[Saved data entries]
───

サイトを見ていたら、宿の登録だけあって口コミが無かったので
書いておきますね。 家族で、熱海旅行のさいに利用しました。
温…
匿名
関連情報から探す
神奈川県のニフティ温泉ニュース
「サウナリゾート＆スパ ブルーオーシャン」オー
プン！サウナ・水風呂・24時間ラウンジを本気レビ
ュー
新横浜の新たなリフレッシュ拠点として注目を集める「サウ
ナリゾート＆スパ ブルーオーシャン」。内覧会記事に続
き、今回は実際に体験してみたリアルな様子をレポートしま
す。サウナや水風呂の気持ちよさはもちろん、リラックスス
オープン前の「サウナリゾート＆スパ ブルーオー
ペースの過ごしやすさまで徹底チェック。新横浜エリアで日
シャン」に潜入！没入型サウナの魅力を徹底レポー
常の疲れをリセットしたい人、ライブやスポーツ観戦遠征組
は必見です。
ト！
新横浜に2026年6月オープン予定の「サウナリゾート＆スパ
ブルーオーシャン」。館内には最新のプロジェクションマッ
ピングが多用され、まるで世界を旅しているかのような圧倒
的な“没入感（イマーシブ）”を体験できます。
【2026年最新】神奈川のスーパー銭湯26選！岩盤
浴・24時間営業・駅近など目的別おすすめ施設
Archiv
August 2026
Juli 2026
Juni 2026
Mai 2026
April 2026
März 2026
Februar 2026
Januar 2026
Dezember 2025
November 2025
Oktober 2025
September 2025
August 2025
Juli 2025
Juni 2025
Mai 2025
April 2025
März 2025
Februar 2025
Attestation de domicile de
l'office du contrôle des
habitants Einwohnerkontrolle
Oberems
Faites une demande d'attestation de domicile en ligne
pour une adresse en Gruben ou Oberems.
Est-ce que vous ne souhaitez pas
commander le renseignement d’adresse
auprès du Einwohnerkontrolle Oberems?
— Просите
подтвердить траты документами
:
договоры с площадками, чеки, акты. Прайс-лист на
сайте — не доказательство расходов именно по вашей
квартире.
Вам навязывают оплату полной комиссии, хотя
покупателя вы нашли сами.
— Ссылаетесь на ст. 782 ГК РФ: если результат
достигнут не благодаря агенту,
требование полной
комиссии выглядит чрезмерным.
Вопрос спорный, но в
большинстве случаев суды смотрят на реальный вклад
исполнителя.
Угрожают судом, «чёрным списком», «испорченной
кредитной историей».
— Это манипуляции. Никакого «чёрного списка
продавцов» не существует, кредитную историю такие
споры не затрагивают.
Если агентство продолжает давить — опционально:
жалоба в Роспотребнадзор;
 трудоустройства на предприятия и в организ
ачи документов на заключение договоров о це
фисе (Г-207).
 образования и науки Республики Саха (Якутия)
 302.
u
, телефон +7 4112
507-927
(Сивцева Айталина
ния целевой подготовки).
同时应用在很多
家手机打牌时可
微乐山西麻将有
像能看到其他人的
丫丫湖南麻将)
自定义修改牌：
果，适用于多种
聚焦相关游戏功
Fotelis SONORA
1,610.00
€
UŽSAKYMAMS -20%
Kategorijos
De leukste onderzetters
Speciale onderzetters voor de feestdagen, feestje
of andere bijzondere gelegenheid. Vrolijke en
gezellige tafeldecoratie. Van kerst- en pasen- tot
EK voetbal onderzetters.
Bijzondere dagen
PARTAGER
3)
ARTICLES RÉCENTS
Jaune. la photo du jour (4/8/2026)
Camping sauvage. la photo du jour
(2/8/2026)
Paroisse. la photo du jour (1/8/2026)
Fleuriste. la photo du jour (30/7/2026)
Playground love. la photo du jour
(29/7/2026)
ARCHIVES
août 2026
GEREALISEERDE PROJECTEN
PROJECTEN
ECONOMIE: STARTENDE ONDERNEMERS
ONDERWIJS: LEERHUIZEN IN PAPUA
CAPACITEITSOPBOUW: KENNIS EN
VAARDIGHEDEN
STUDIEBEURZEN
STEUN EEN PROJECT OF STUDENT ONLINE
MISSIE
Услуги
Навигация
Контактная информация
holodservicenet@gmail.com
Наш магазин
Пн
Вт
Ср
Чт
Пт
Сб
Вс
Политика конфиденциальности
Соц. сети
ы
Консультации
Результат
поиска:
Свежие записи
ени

───

### YOUR OBJECTIVE
Would you please copy exactly the part of the entries above that begins at the line containing "Dezember 2025" and ends at the line containing "Faites une demande", both lines included?

### ANSWER SECTION
Dezember 2025
November 2025
Oktober 2025
September 2025
August 2025
Juli 2025
Juni 2025
Mai 2025
April 2025
März 2025
Februar 2025
Attestation de domicile de
l'office du contrôle des
habitants Einwohnerkontrolle
Oberems
Faites une demande d'attestation de domicile en ligne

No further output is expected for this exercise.